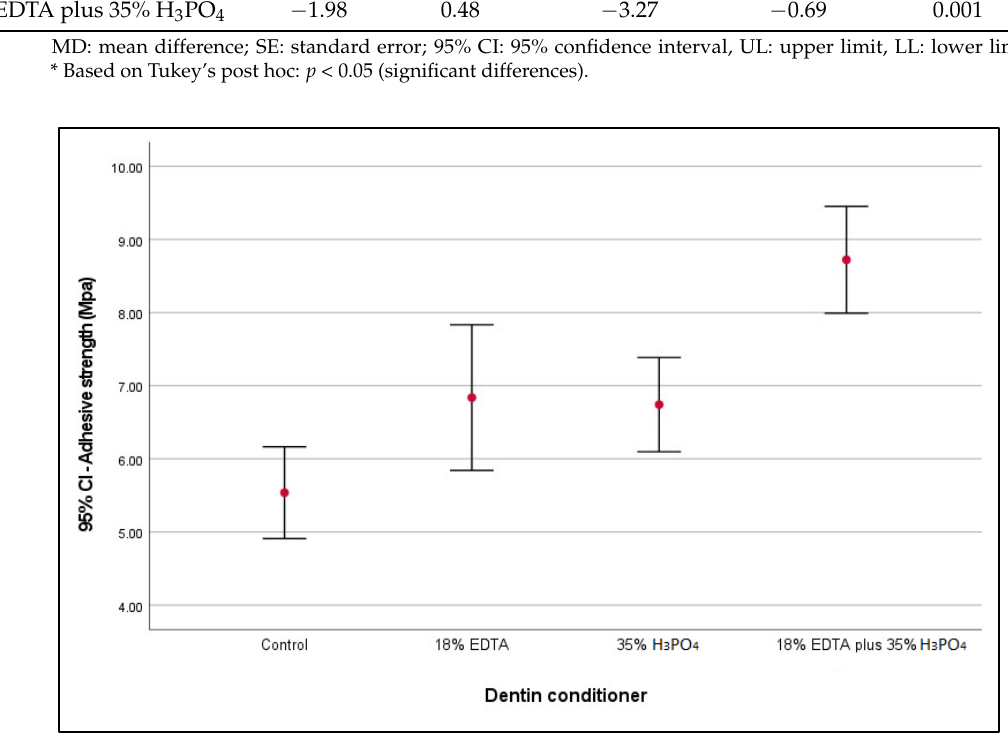
Figure 5. Comparison of means at 95% CI of adhesive strength (MPa) according to conditioner ap- plied.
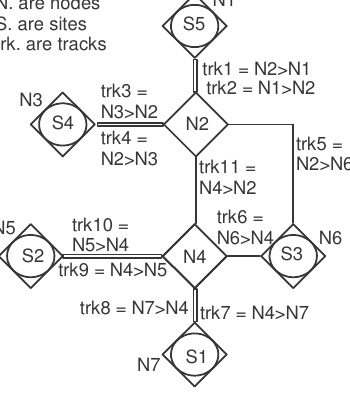
Figure 5. Example of a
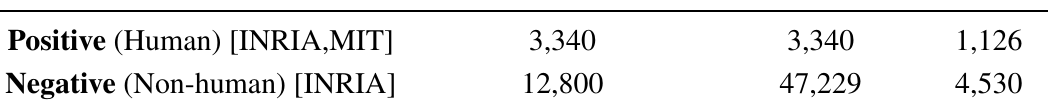
Table 5. Data sets used for support vector machine (SVM) classifier training.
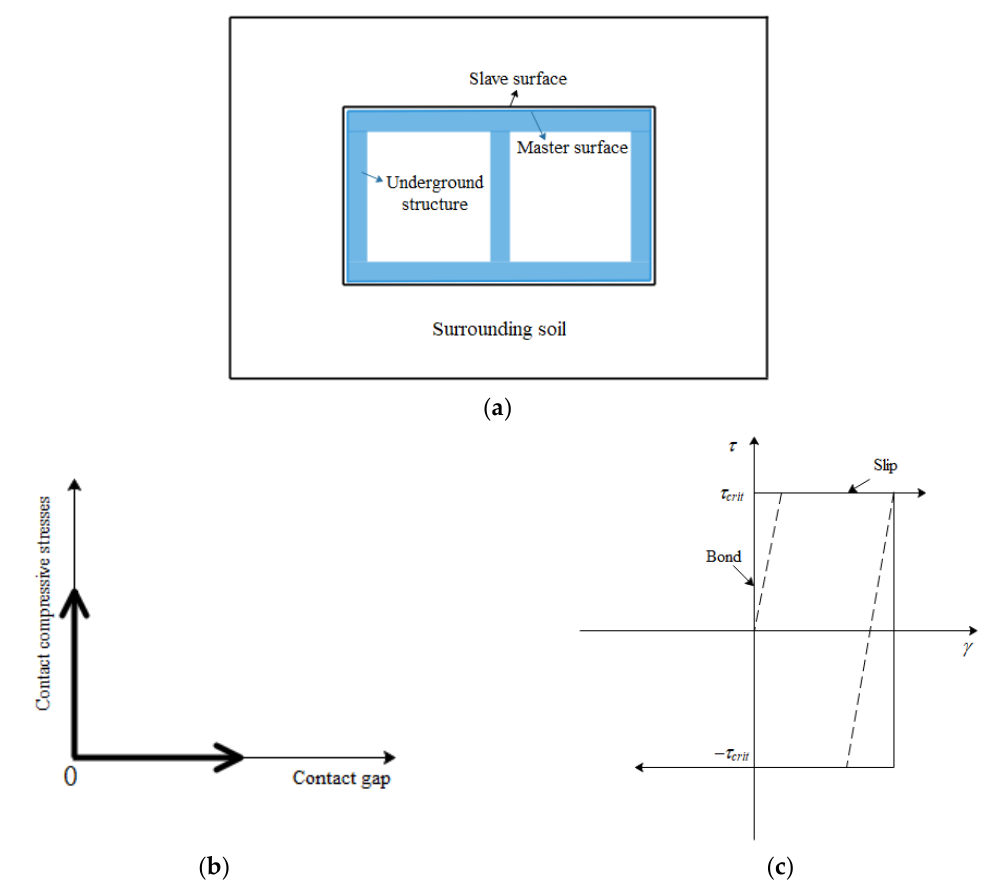
Figure 7. Models of dynamic contact behavior between soil and underground structure: ( a ) master–slave surface relationship; contact behavior in ( b ) normal and ( c ) tangential directions.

_ _ _ _ _

» Work to complete:
Look over the data above and show each line that contains "Figure".

» Exercise response:
Figure 5. Comparison of means at 95% CI of adhesive strength (MPa) according to conditioner ap- plied.
Figure 5. Example of a
Figure 7. Models of dynamic contact behavior between soil and underground structure: ( a ) master–slave surface relationship; contact behavior in ( b ) normal and ( c ) tangential directions.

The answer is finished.